Nothing outside the range is wanted. Repeat exactly the lines below from the one with "ChatGPT reached 100" through the one with "If you're evaluating".

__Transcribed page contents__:

# # # # #

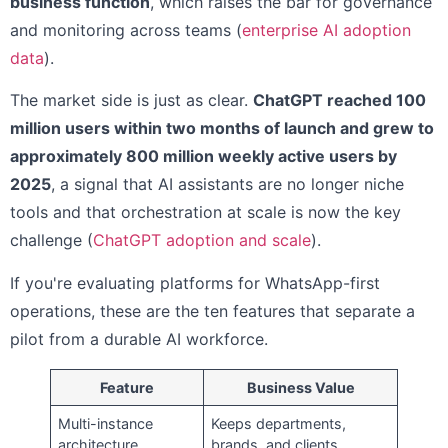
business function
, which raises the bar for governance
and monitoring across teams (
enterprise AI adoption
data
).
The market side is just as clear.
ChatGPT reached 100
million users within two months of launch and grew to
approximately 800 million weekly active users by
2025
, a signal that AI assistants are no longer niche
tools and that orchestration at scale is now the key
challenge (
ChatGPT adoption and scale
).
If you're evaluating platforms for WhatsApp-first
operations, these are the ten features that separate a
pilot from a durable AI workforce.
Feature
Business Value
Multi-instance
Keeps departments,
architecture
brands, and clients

# # # # #

__FINISHED TASK__:
ChatGPT reached 100
million users within two months of launch and grew to
approximately 800 million weekly active users by
2025
, a signal that AI assistants are no longer niche
tools and that orchestration at scale is now the key
challenge (
ChatGPT adoption and scale
).
If you're evaluating platforms for WhatsApp-first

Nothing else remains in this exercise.